╭─ Stored data

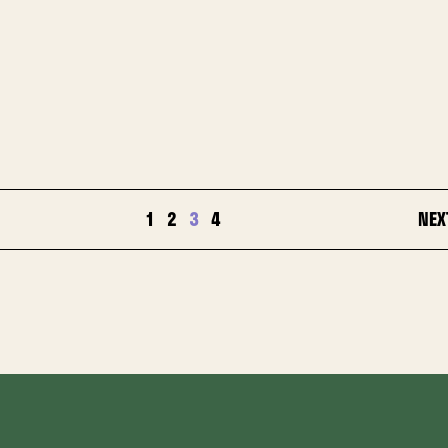
1
2
3
4
NEX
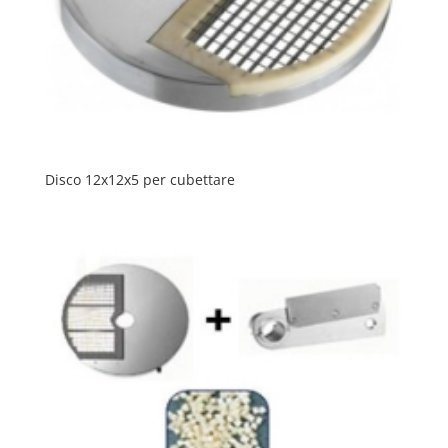
Disco 12x12x5 per cubettare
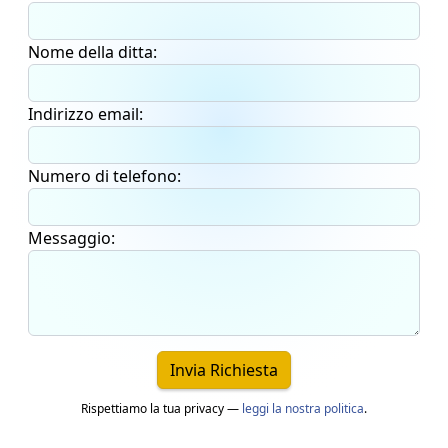
Nome della ditta:
Indirizzo email:
Numero di telefono:
Messaggio:
Invia Richiesta
Rispettiamo la tua privacy —
leggi la nostra politica
.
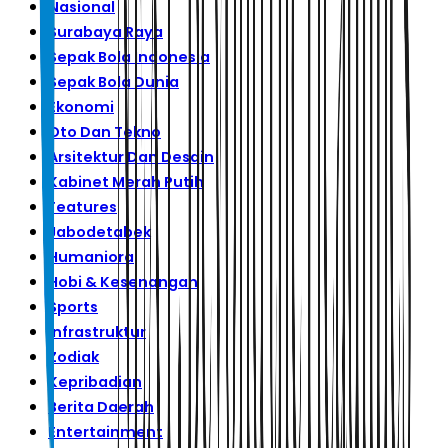
Nasional
Surabaya Raya
Sepak Bola Indonesia
Sepak Bola Dunia
Ekonomi
Oto Dan Tekno
Arsitektur Dan Desain
Kabinet Merah Putih
Features
Jabodetabek
Humaniora
Hobi & Kesenangan
Sports
Infrastruktur
Zodiak
Kepribadian
Berita Daerah
Entertainment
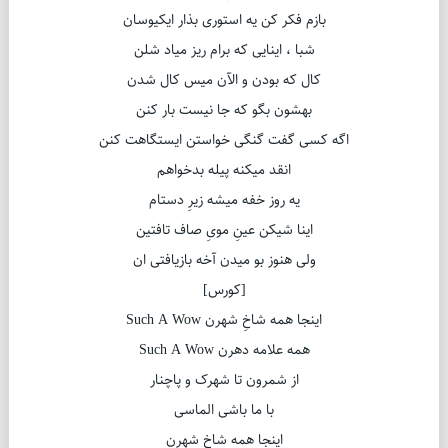
بازم فکر کن یه استوری بذار ایکیوسان
شبا ، اینایی که برام ریز میاد شلن
کال که بودن و الآن میس کال شدن
بهشون بگو که جا نیست بار کنن
اگه کسی گفت گنگی خواستن ایستگاهت کنن
انقد میکنه پیله بدخواهم
یه روز خفه میشه زیرِ دستام
اینا شیکن عینِ مویِ صاف تافتین
ولی هنوز بو میدن آخه بازیافتی ان
[کورس]
اینجا همه شاخِ شهرن Such A Wow
همه علامه دهرن Such A Wow
از شمرون تا شهرک و پاچنار
با ما باشی الماسی
اینجا همه شاخِ شهرن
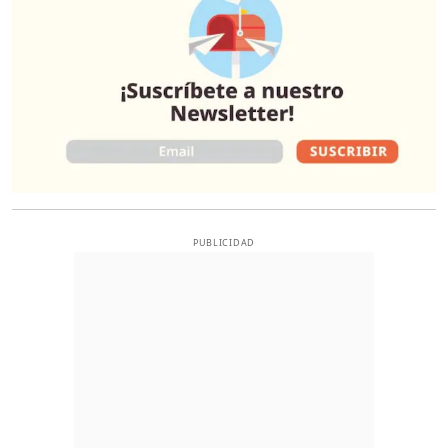
PUBLICIDAD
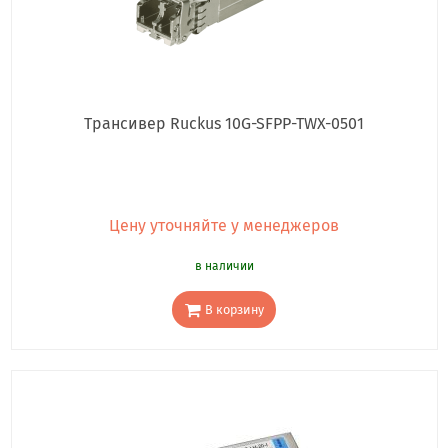
Трансивер Ruckus 10G-SFPP-TWX-0501
Цену уточняйте у менеджеров
в наличии
В корзину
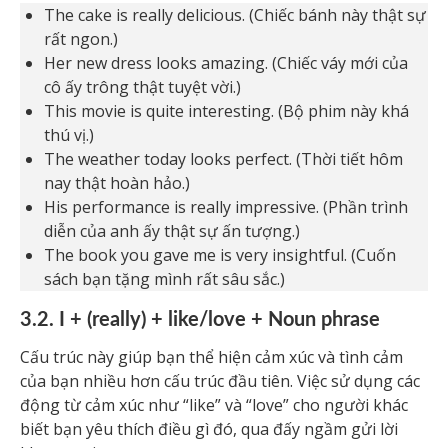
The cake is really delicious. (Chiếc bánh này thật sự
rất ngon.)
Her new dress looks amazing. (Chiếc váy mới của
cô ấy trông thật tuyệt vời.)
This movie is quite interesting. (Bộ phim này khá
thú vị.)
The weather today looks perfect. (Thời tiết hôm
nay thật hoàn hảo.)
His performance is really impressive. (Phần trình
diễn của anh ấy thật sự ấn tượng.)
The book you gave me is very insightful. (Cuốn
sách bạn tặng mình rất sâu sắc.)
3.2. I + (really) + like/love + Noun phrase
Cấu trúc này giúp bạn thể hiện cảm xúc và tình cảm
của bạn nhiều hơn cấu trúc đầu tiên. Việc sử dụng các
động từ cảm xúc như “like” và “love” cho người khác
biết bạn yêu thích điều gì đó, qua đấy ngầm gửi lời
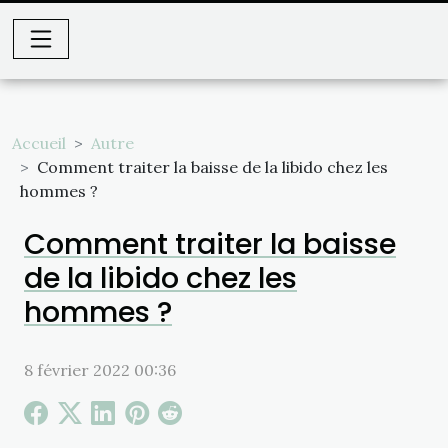
Accueil
Autre
Comment traiter la baisse de la libido chez les
hommes ?
Comment traiter la baisse
de la libido chez les
hommes ?
8 février 2022 00:36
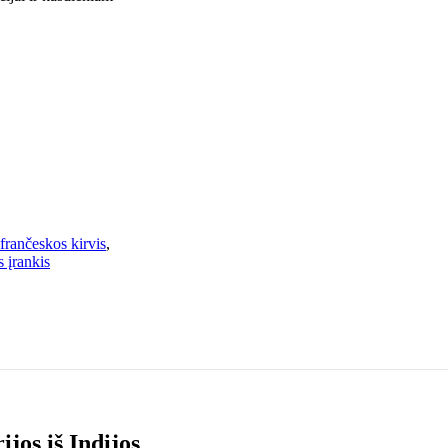
frančeskos kirvis
,
s įrankis
jos iš Indijos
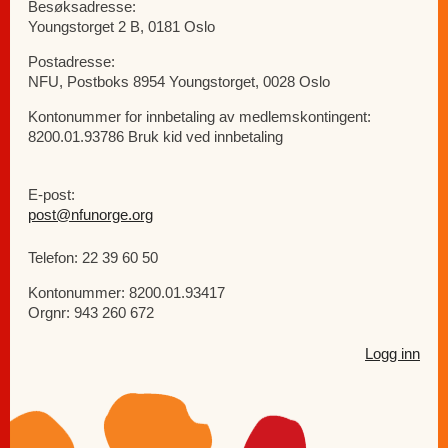
Besøksadresse:
Youngstorget 2 B, 0181 Oslo
Postadresse:
NFU, Postboks 8954 Youngstorget, 0028 Oslo
Kontonummer for innbetaling av medlemskontingent:
8200.01.93786 Bruk kid ved innbetaling
E-post:
post@nfunorge.org
Telefon: 22 39 60 50
Kontonummer: 8200.01.93417
Orgnr: 943 260 672
Logg inn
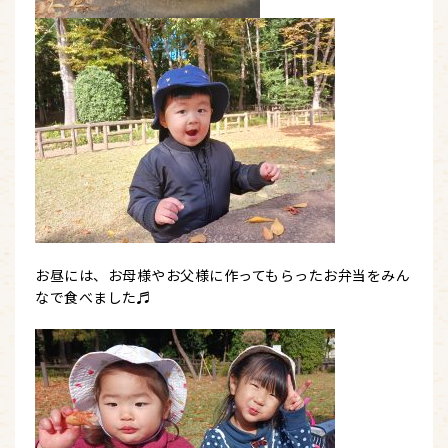
お昼には、お母様やお父様に作ってもらったお弁当をみん
なで食べました♬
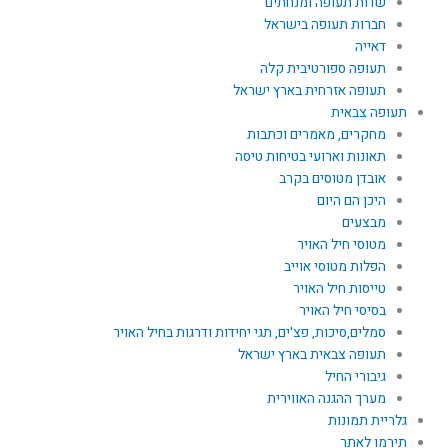
שדות תעופה ומנחתים
חברות תעופה בישראל
דאייה
תעופה ספורטיבית קלה
תעופה אזרחית בארץ ישראל
תעופה צבאית
מחקרים, מאמרים וכתבות
תאונות וארועי בטיחות טיסה
אובדן מטוסים בקרב
היכן הם היום
מבצעים
מטוסי חיל האויר
הפלות מטוסי אוייב
טייסות חיל האויר
בסיסי חיל האויר
סמלים,סיכות, פצ'ים, תגי יחידות ודרגות בחיל האויר
תעופה צבאית בארץ ישראל
גיבורי החיל
מערך ההגנה האווירית
גלריית תמונות
תירמו לאתר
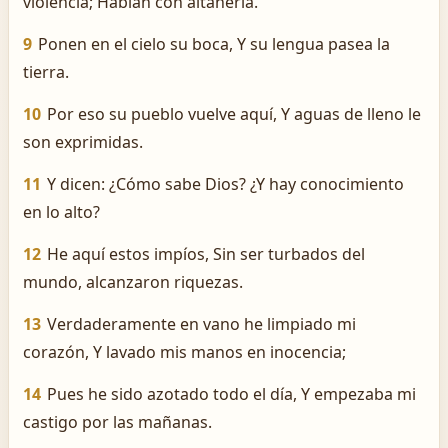
violencia; Hablan con altanería.
9
Ponen en el cielo su boca, Y su lengua pasea la
tierra.
10
Por eso su pueblo vuelve aquí, Y aguas de lleno le
son exprimidas.
11
Y dicen: ¿Cómo sabe Dios? ¿Y hay conocimiento
en lo alto?
12
He aquí estos impíos, Sin ser turbados del
mundo, alcanzaron riquezas.
13
Verdaderamente en vano he limpiado mi
corazón, Y lavado mis manos en inocencia;
14
Pues he sido azotado todo el día, Y empezaba mi
castigo por las mañanas.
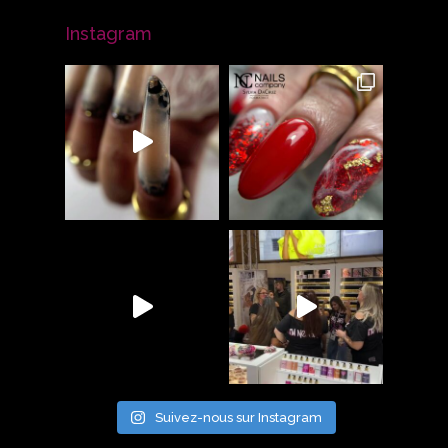
Instagram
Suivez-nous sur Instagram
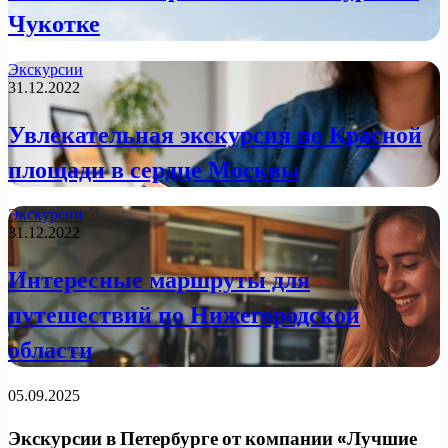
Чукотке
Экскурсии
31.12.2022
Увлекательная экскурсия по Красной
площади в сердце Москвы
Экскурсии
31.12.2022
Интересные маршруты для
путешествий по Нижегородской
области
05.09.2025
Экскурсии в Петербурге от компании «Лучшие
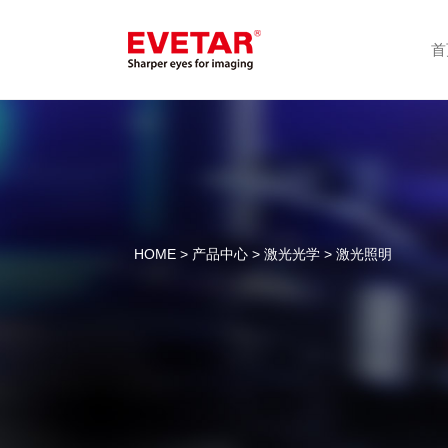
首
HOME
>
产品中心
>
激光光学
> 激光照明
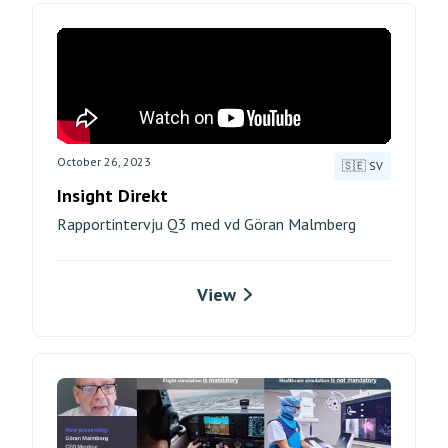
October 26, 2023
🇸🇪 SV
Insight Direkt
Rapportintervju Q3 med vd Göran Malmberg
View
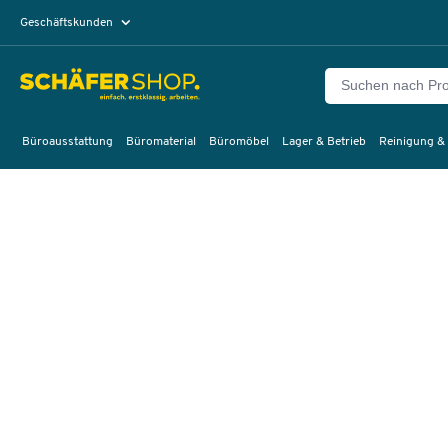
Geschäftskunden
Privatkunden
Büroausstattung
Büromaterial
Büromöbel
Lager & Betrieb
Reinigung &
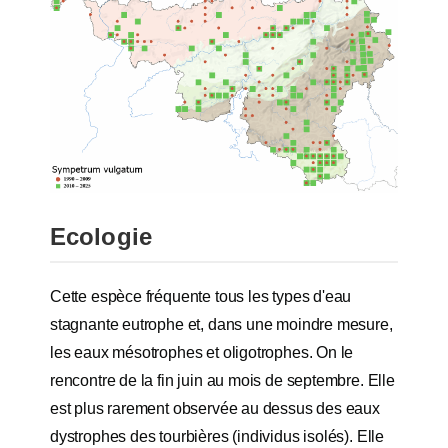
Ecologie
Cette espèce fréquente tous les types d'eau
stagnante eutrophe et, dans une moindre mesure,
les eaux mésotrophes et oligotrophes. On le
rencontre de la fin juin au mois de septembre. Elle
est plus rarement observée au dessus des eaux
dystrophes des tourbières (individus isolés). Elle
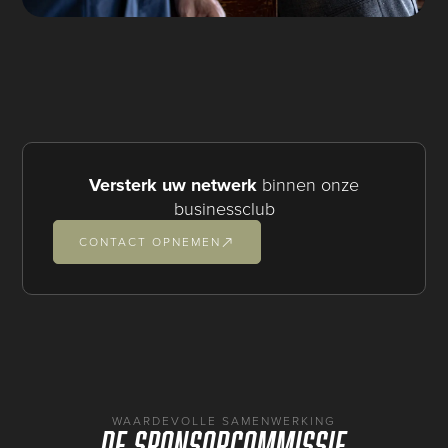
Versterk uw netwerk
binnen onze
businessclub
CONTACT OPNEMEN
WAARDEVOLLE SAMENWERKING
De sponsorcommissie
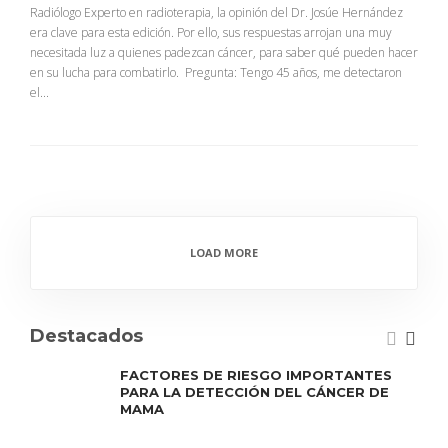
Radiólogo Experto en radioterapia, la opinión del Dr. Josúe Hernández
era clave para esta edición. Por ello, sus respuestas arrojan una muy
necesitada luz a quienes padezcan cáncer, para saber qué pueden hacer
en su lucha para combatirlo. Pregunta: Tengo 45 años, me detectaron
el...
LOAD MORE
Destacados
FACTORES DE RIESGO IMPORTANTES
PARA LA DETECCIÓN DEL CÁNCER DE
MAMA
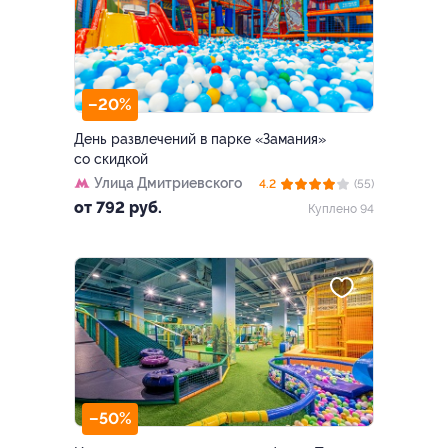
–20%
День развлечений в парке «Замания»
со скидкой
Улица Дмитриевского
4.2
(55)
от 792 руб.
Куплено 94
–50%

╰─

## Your objective
Print the text read from each of the records above, every line as it appears and in the same order, and leave the pictures out.

## Written reply
1
2
3
4
NEX
Disco 12x12x5 per cubettare
Nome della ditta:
Indirizzo email:
Numero di telefono:
Messaggio:
Invia Richiesta
Rispettiamo la tua privacy —
leggi la nostra politica
.
Nasional
Surabaya Raya
Sepak Bola Indonesia
Sepak Bola Dunia
Ekonomi
Oto Dan Tekno
Arsitektur Dan Desain
Kabinet Merah Putih
Features
Jabodetabek
Humaniora
Hobi & Kesenangan
Sports
Infrastruktur
Zodiak
Kepribadian
Berita Daerah
Entertainment
بازم فکر کن یه استوری بذار ایکیوسان
شبا ، اینایی که برام ریز میاد شلن
کال که بودن و الآن میس کال شدن
بهشون بگو که جا نیست بار کنن
اگه کسی گفت گنگی خواستن ایستگاهت کنن
انقد میکنه پیله بدخواهم
یه روز خفه میشه زیرِ دستام
اینا شیکن عینِ مویِ صاف تافتین
ولی هنوز بو میدن آخه بازیافتی ان
[کورس]
اینجا همه شاخِ شهرن Such A Wow
همه علامه دهرن Such A Wow
از شمرون تا شهرک و پاچنار
با ما باشی الماسی
اینجا همه شاخِ شهرن
PUBLICIDAD
Трансивер Ruckus 10G-SFPP-TWX-0501
Цену уточняйте у менеджеров
в наличии
В корзину
The cake is really delicious. (Chiếc bánh này thật sự
rất ngon.)
Her new dress looks amazing. (Chiếc váy mới của
cô ấy trông thật tuyệt vời.)
This movie is quite interesting. (Bộ phim này khá
thú vị.)
The weather today looks perfect. (Thời tiết hôm
nay thật hoàn hảo.)
His performance is really impressive. (Phần trình
diễn của anh ấy thật sự ấn tượng.)
The book you gave me is very insightful. (Cuốn
sách bạn tặng mình rất sâu sắc.)
3.2. I + (really) + like/love + Noun phrase
Cấu trúc này giúp bạn thể hiện cảm xúc và tình cảm
của bạn nhiều hơn cấu trúc đầu tiên. Việc sử dụng các
động từ cảm xúc như “like” và “love” cho người khác
biết bạn yêu thích điều gì đó, qua đấy ngầm gửi lời
Accueil
Autre
Comment traiter la baisse de la libido chez les
hommes ?
Comment traiter la baisse
de la libido chez les
hommes ?
8 février 2022 00:36
frančeskos kirvis
,
s įrankis
jos iš Indijos
Besøksadresse:
Youngstorget 2 B, 0181 Oslo
Postadresse:
NFU, Postboks 8954 Youngstorget, 0028 Oslo
Kontonummer for innbetaling av medlemskontingent:
8200.01.93786 Bruk kid ved innbetaling
E-post:
post@nfunorge.org
Telefon: 22 39 60 50
Kontonummer: 8200.01.93417
Orgnr: 943 260 672
Logg inn
お昼には、お母様やお父様に作ってもらったお弁当をみん
なで食べました♬
שדות תעופה ומנחתים
חברות תעופה בישראל
דאייה
תעופה ספורטיבית קלה
תעופה אזרחית בארץ ישראל
תעופה צבאית
מחקרים, מאמרים וכתבות
תאונות וארועי בטיחות טיסה
אובדן מטוסים בקרב
היכן הם היום
מבצעים
מטוסי חיל האויר
הפלות מטוסי אוייב
טייסות חיל האויר
בסיסי חיל האויר
סמלים,סיכות, פצ'ים, תגי יחידות ודרגות בחיל האויר
תעופה צבאית בארץ ישראל
גיבורי החיל
מערך ההגנה האווירית
גלריית תמונות
תירמו לאתר
violencia; Hablan con altanería.
9
Ponen en el cielo su boca, Y su lengua pasea la
tierra.
10
Por eso su pueblo vuelve aquí, Y aguas de lleno le
son exprimidas.
11
Y dicen: ¿Cómo sabe Dios? ¿Y hay conocimiento
en lo alto?
12
He aquí estos impíos, Sin ser turbados del
mundo, alcanzaron riquezas.
13
Verdaderamente en vano he limpiado mi
corazón, Y lavado mis manos en inocencia;
14
Pues he sido azotado todo el día, Y empezaba mi
castigo por las mañanas.
Instagram
Suivez-nous sur Instagram
Чукотке
Экскурсии
31.12.2022
Увлекательная экскурсия по Красной
площади в сердце Москвы
Экскурсии
31.12.2022
Интересные маршруты для
путешествий по Нижегородской
области
05.09.2025
Экскурсии в Петербурге от компании «Лучшие
首
HOME
>
产品中心
>
激光光学
> 激光照明
October 26, 2023
🇸🇪 SV
Insight Direkt
Rapportintervju Q3 med vd Göran Malmberg
View
Geschäftskunden
Privatkunden
Büroausstattung
Büromaterial
Büromöbel
Lager & Betrieb
Reinigung &
Ecologie
Cette espèce fréquente tous les types d'eau
stagnante eutrophe et, dans une moindre mesure,
les eaux mésotrophes et oligotrophes. On le
rencontre de la fin juin au mois de septembre. Elle
est plus rarement observée au dessus des eaux
dystrophes des tourbières (individus isolés). Elle
Versterk uw netwerk
binnen onze
businessclub
CONTACT OPNEMEN
WAARDEVOLLE SAMENWERKING
De sponsorcommissie
Radiólogo Experto en radioterapia, la opinión del Dr. Josúe Hernández
era clave para esta edición. Por ello, sus respuestas arrojan una muy
necesitada luz a quienes padezcan cáncer, para saber qué pueden hacer
en su lucha para combatirlo. Pregunta: Tengo 45 años, me detectaron
el...
LOAD MORE
Destacados
FACTORES DE RIESGO IMPORTANTES
PARA LA DETECCIÓN DEL CÁNCER DE
MAMA
–20%
День развлечений в парке «Замания»
со скидкой
Улица Дмитриевского
4.2
(55)
от 792 руб.
Куплено 94
–50%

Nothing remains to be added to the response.